Is it worth the effort? And equally importantly, is it worth the people who have invited me to these events inviting me again? Personally, I do find it worth the effort – most of the time. I find tasting and talking about wine to be the quickest way of improving my knowledge. It’s like exercise – the more you do it, the fitter you get, and if you stop doing it, you soon run to seed. There are some writers who do taste more than I do – Matthew Jukes gets through phenomenal amounts – but not many. It means that I’m reasonably qualified to give opinions (both to readers and to producers/importers/etc) on what I try, and to compare wines with those of other parts of the world. And obviously, those who invite me wouldn’t keep on inviting me if I were just taking the piss and turning up for the free lunch.
And yet… Tomorrow, I’ll be spending probably 3-4 hours tasting through wines from South West France.

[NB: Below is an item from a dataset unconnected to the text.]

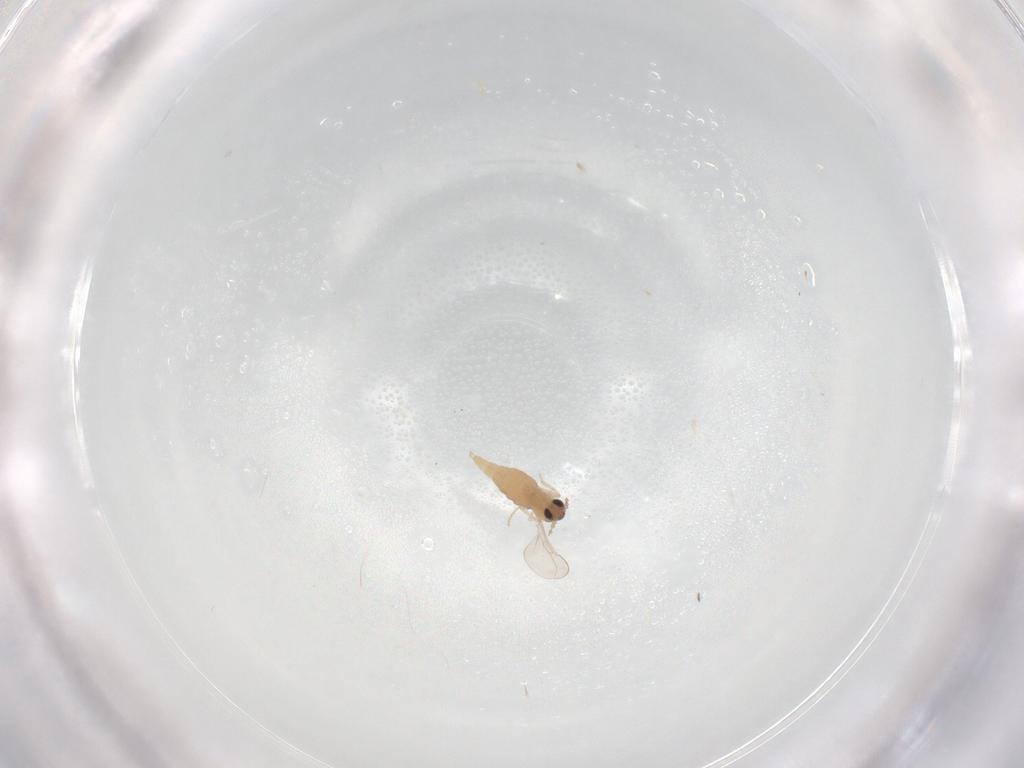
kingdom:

It’s an event organised by the French, so there will be little information of use in the catalogue – I may get an importer’s name if I’m lucky, but nothing useful like UK prices and stockists. Which will then mean more hours collating info on the wines I’m interested in, a few disappointments when I find that a particular wine is only available by the palate, and several weeks wait while the winery sends me another sample from France – I always try to retaste wines I’m going to recommend in the cold light of my kitchen, away from the persuasive charms of well-dressed young Frenchwomen…
Wouldn’t it just be easier to sit on my bum and ring up my favourite importers for some samples? Perhaps. But that’s how wine writers get lazy. As I said earlier, there is that danger of running to seed and becoming complacent, being stuck with opinions that were valid five years ago but which are now out of date. So I will be there tomorrow, putting in the hours and hoping to be pleasantly surprised. Expect my verdict on one of the unsung regions of the French wine world here in the coming days.